FIG. 6. Multilayered secondary follicle steroid secretion in alginate gels

A) Progesterone was increased significantly at the highest dose of FSH examined. Follicles cultured without FSH did not secrete detectable levels of progesterone. B) 17β-Estradiol increased significantly with time for multilayered secondary follicles cultured with FSH supplemented media. Increased levels of FSH also resulted in significant differences in 17β-estradiol levels. Data are presented as the average ± SEM (n = 3). Points without common superscripts differ significantly between treatments for isolated time points (P < 0.05).

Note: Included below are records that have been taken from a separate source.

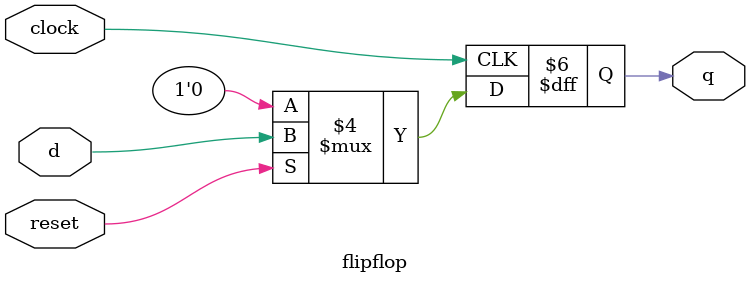
<source format=v>


module shifter(SW,LEDR, KEY);
  input [9:0] SW;
  input [3:0] KEY;
  output [7:0] LEDR;

  shifter8 s8s(
    .ASR(KEY[3]),
    .LoadVal(SW[7:0]),
    .ShiftRight(KEY[2]),
    .Load_n(KEY[1]),
    .clk(KEY[0]),
    .reset_n(SW[9]),
    .shift_out(LEDR[7:0])
    );
endmodule // total_thing

module shifter8(ASR, LoadVal, ShiftRight, Load_n, clk, reset_n, shift_out);
  input ASR;
  input [7:0] LoadVal;
  input ShiftRight;
  input Load_n;
  input clk;
  input reset_n;
  output [7:0] shift_out;

  wire asr_shift;

  mux2to1 asr(
    .x(ASR),
    .y(shift_out[7]),
    .s(ASR),
    .m(asr_shift)
    );

  shift sb7 (
		.s_loadval(LoadVal[7]),
		.s_in(asr_shift),
		.s_out(shift_out[7]),
    .s_shift(ShiftRight),
		.s_load_n(Load_n),
		.s_clk(clk),
		.s_reset_n(reset_n)
	);

  shift sb6 (
		.s_loadval(LoadVal[6]),
		.s_in(shift_out[7]),
		.s_out(shift_out[6]),
    .s_shift(ShiftRight),
		.s_load_n(Load_n),
		.s_clk(clk),
		.s_reset_n(reset_n)
	);

  shift sb5 (
		.s_loadval(LoadVal[5]),
		.s_in(shift_out[6]),
		.s_out(shift_out[5]),
    .s_shift(ShiftRight),
		.s_load_n(Load_n),
		.s_clk(clk),
		.s_reset_n(reset_n)
	);

  shift sb4 (
		.s_loadval(LoadVal[4]),
		.s_in(shift_out[5]),
		.s_out(shift_out[4]),
    .s_shift(ShiftRight),
		.s_load_n(Load_n),
		.s_clk(clk),
		.s_reset_n(reset_n)
	);

  shift sb3 (
		.s_loadval(LoadVal[3]),
		.s_in(shift_out[4]),
		.s_out(shift_out[3]),
    .s_shift(ShiftRight),
		.s_load_n(Load_n),
		.s_clk(clk),
		.s_reset_n(reset_n)
	);

  shift sb2 (
		.s_loadval(LoadVal[2]),
		.s_in(shift_out[3]),
		.s_out(shift_out[2]),
    .s_shift(ShiftRight),
		.s_load_n(Load_n),
		.s_clk(clk),
		.s_reset_n(reset_n)
	);

  shift sb1 (
		.s_loadval(LoadVal[1]),
		.s_in(shift_out[2]),
		.s_out(shift_out[1]),
    .s_shift(ShiftRight),
		.s_load_n(Load_n),
		.s_clk(clk),
		.s_reset_n(reset_n)
	);

  shift sb0 (
		.s_loadval(LoadVal[0]),
		.s_in(shift_out[1]),
		.s_out(shift_out[0]),
    .s_shift(ShiftRight),
		.s_load_n(Load_n),
		.s_clk(clk),
		.s_reset_n(reset_n)
	);

endmodule // shifter8

module shift(s_loadval,s_in,s_out,s_shift,s_load_n,s_clk,s_reset_n);
  input s_loadval;
  input s_in;
  output s_out;
  input s_shift;
  input s_load_n;
  input s_clk;
  input s_reset_n;

  wire mux_mux;
  wire mux_flop;

  mux2to1 m0 (
    .x(s_out),                // output fed back into input
    .y(s_in),                 // input from other shifter
    .s(s_shift),              // ShiftRight
    .m(mux_mux)               // output to second mux
    );
  mux2to1 m1 (
    .x(s_loadval),            // parallel load value
    .y(mux_mux),              // input from 1st mux
    .s(s_load_n),
    .m(mux_flop)              // output to flipflop
    );

  flipflop f0 (
    .d(mux_flop),             // input to flip−flop
    .q(s_out),                // output from flip −flop
    .clock(s_clk),            // clock signal
    .reset(s_reset_n)         // synchronous active low reset
    );
endmodule // shift

module mux2to1(x,y,s,m);
  input x; //selected when s is 0
  input y; //selected when s is 1
  input s; //select signal
  output m; //output

  assign m = s & y | ~s & x;
endmodule // mux2to1

module flipflop(d,q,clock,reset);
  input d;
  output q;
  input clock;
  input reset;
  reg q;

  always @(posedge clock) // Triggered every time clock rises
  begin
    if (reset == 1'b0)      // When reset is 0
                            // Note this is tested on every rising clock edge
      q <= 0 ;              // Set q to 0 .
    else                    // When resetn is not 0
      q <= d ;              // Store the value of d in q
  end
endmodule // flipflop

</source>
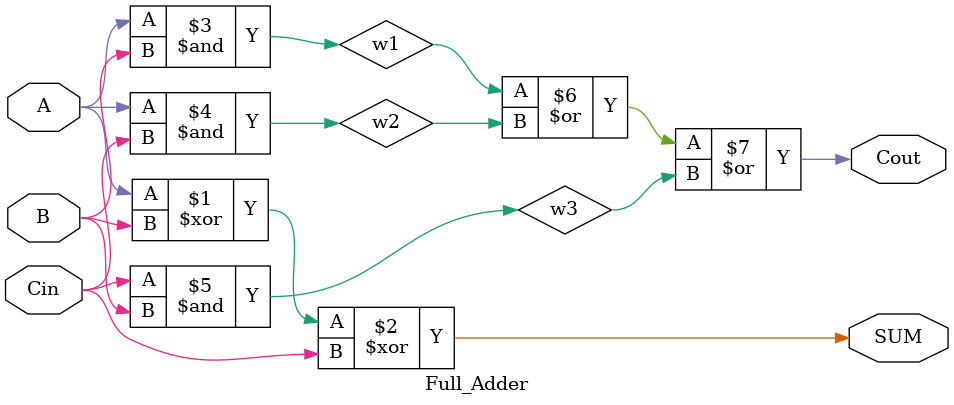
<source format=v>
`timescale 1ns / 1ps
module Full_Adder(A,B,Cin,SUM,Cout);
input A,B,Cin;
output SUM,Cout;
wire w1,w2,w3;

xor(SUM,A,B,Cin);

and(w1,A,B);
and(w2,A,Cin);
and(w3,Cin,B);

or(Cout,w1,w2,w3);
endmodule

</source>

FIG. 7. In vitro-matured oocytes isolated from multilayered secondary follicles cultured in alginate gels

A) Oocytes from follicles cultured in 50 mIU/ml of FSH were not significantly different in size compared to in vitro or in vivo controls. Data represented as average ± SEM, the number examined for each condition is given in Table 2. Points without common superscripts differ significantly between treatments (P < 0.05). B and C) Representative metaphase II spindles from follicles cultured with 5 mIU/ml of FSH (B) or 50 mIU/ml of FSH (C). Oocytes were stained with anti-α-tubulin (green) and 4′,6′-diamidino-2-phenylindole (blue). Bar = 5 µm.